Davina Osenge a 18 ans et est une jeune lycéenne du lycée Hilaire de Chardonnet, tout juste bachelière.
Ces derniers mois, la situation de la jeune fille est devenue critique, faute de papiers en règle.

Arrivée en France avec un faux passeport, la jeune lycéenne originaire de Brazzaville, en République Démocratique du Congo, est menacée d’expulsion.

Autrefois mineure, Davina a retrouvé son père en France, et a suivi sa scolarité sans problème. Mais à sa majorité, la jeune fille décide de demander un titre de séjour, motivée par l’envie de ne pas être dans l’illégalité. Cette première demande se conclut par une obligation à quitter le territoire. La seconde demande se solde par une assignation à résidence. La jeune fille, entrée sur le territoire avec un faux passeport, ne peut obtenir ses papiers. « Je ne peux pas tout faire comme tout le monde » confie la jeune fille.

Davina, à droite, et quelques unes de ses amies.
Davina, à droite, et quelques unes de ses amies.

Après avoir obtenu son baccalauréat STMG avec mention Assez Bien, la jeune fille souhaite poursuivre ses études par un IUT à Troyes, dans le but de devenir Directrice des Ressources Humaines. Elle a d’ores et déjà été acceptée dans cette université. Mais pour l’instant, ses projets d’avenir restent en suspens, car tous les jours Davina doit se présenter au poste de police pour signaler sa présence, avec le risque quotidien d’être retenue en centre de détention puis expulsée. L’assignation à résidence que subit Davina la met dans une situation inconfortable, empêchant la jeune fille de fonder son avenir professionnel. « C’est dur car je subis cette situation, et ça me met un peu la pression.

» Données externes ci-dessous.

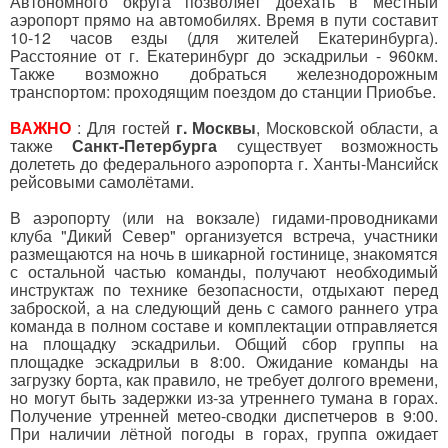
Автономного округа позволяет доехать в местный
аэропорт прямо на автомобилях. Время в пути составит
10-12 часов езды (для жителей Екатеринбурга).
Расстояние от г. Екатеринбург до эскадрильи - 960км.
Также возможно добраться железнодорожным
транспортом: проходящим поездом до станции Приобъе.
ВАЖНО
: Для гостей
г. Москвы
, Московской области, а
также
Санкт-Петербурга
существует возможность
долететь до федерального аэропорта г. Ханты-Мансийск
рейсовыми самолётами.
В аэропорту (или на вокзале) гидами-проводниками
клуба "Дикий Север" организуется встреча, участники
размещаются на ночь в шикарной гостинице, знакомятся
с остальной частью команды, получают необходимый
инструктаж по технике безопасности, отдыхают перед
заброской, а на следующий день с самого раннего утра
команда в полном составе и комплектации отправляется
на площадку эскадрильи. Общий сбор группы на
площадке эскадрильи в 8:00. Ожидание команды на
загрузку борта, как правило, не требует долгого времени,
но могут быть задержки из-за утреннего тумана в горах.
Получение утренней метео-сводки диспетчеров в 9:00.
При наличии лётной погоды в горах, группа ожидает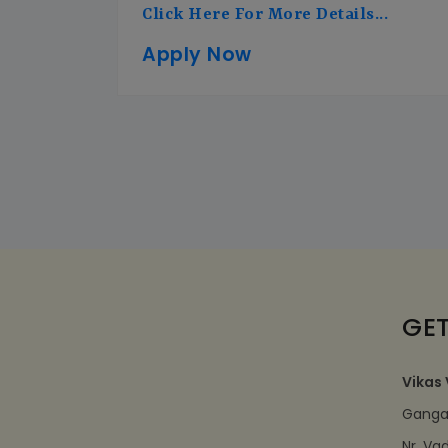
Click Here For More Details...
Apply Now
GET
Vikas 
Ganga 
Nr. Va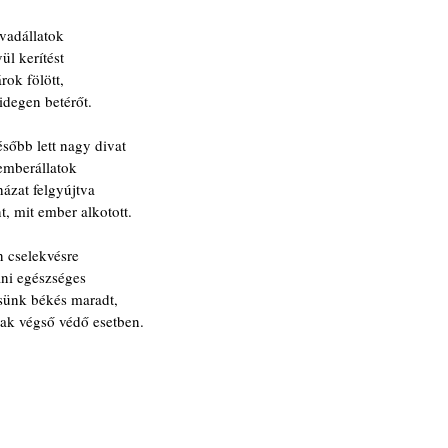
 vadállatok
ül kerítést
rok fölött,
idegen betérőt.
ésőbb lett nagy divat
emberállatok
házat felgyújtva
, mit ember alkotott.
en cselekvésre
ni egészséges
sünk békés maradt,
ak végső védő esetben.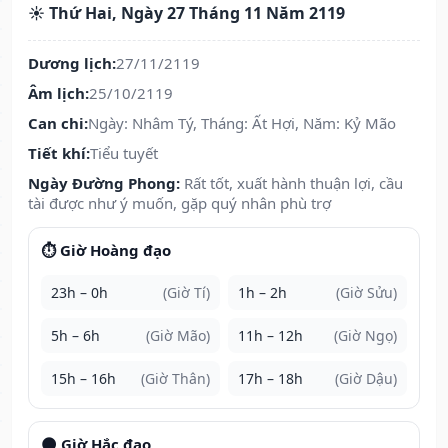
☀️ Thứ Hai, Ngày 27 Tháng 11 Năm 2119
Dương lịch:
27/11/2119
Âm lịch:
25/10/2119
Can chi:
Ngày: Nhâm Tý, Tháng: Ất Hợi, Năm: Kỷ Mão
Tiết khí:
Tiểu tuyết
Ngày Đường Phong:
Rất tốt, xuất hành thuận lợi, cầu
tài được như ý muốn, gặp quý nhân phù trợ
⏱️ Giờ Hoàng đạo
23h – 0h
(Giờ Tí)
1h – 2h
(Giờ Sửu)
5h – 6h
(Giờ Mão)
11h – 12h
(Giờ Ngọ)
15h – 16h
(Giờ Thân)
17h – 18h
(Giờ Dậu)
🌑 Giờ Hắc đạo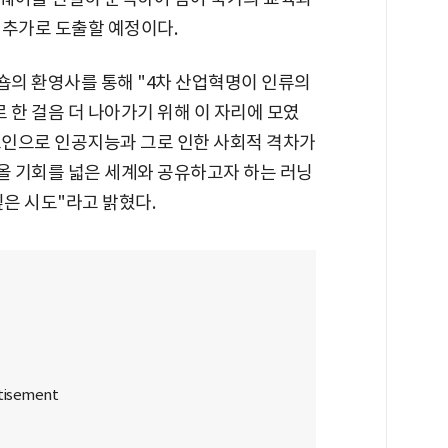
 추가로 도출할 예정이다.
의 환영사를 통해 "4차 산업혁명이 인류의
로 한 걸음 더 나아가기 위해 이 자리에 모였
 요인으로 인공지능과 그로 인한 사회적 격차가
 기회를 넓은 세계와 공유하고자 하는 러닝
깊은 시도"라고 밝혔다.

Tous les jours à 15h je dois aller pointer à la police : je ne suis pas une criminelle, je ne suis jamais allé dans un poste de police avant ça… » raconte Davina.

Davina, au premier plan, et Anne-Marie Picoche.
Davina, au premier plan, et Anne-Marie Picoche.

Alertée par le fardeau que subit la jeune fille, un comité de soutien se met en place pour lui venir en aide, composé de certains de ses professeurs, d’amis lycéens, de membres de sa famille et d’associations telle que l’Association des chrétiens dans la ville ou le Réseau Education Sans Frontières.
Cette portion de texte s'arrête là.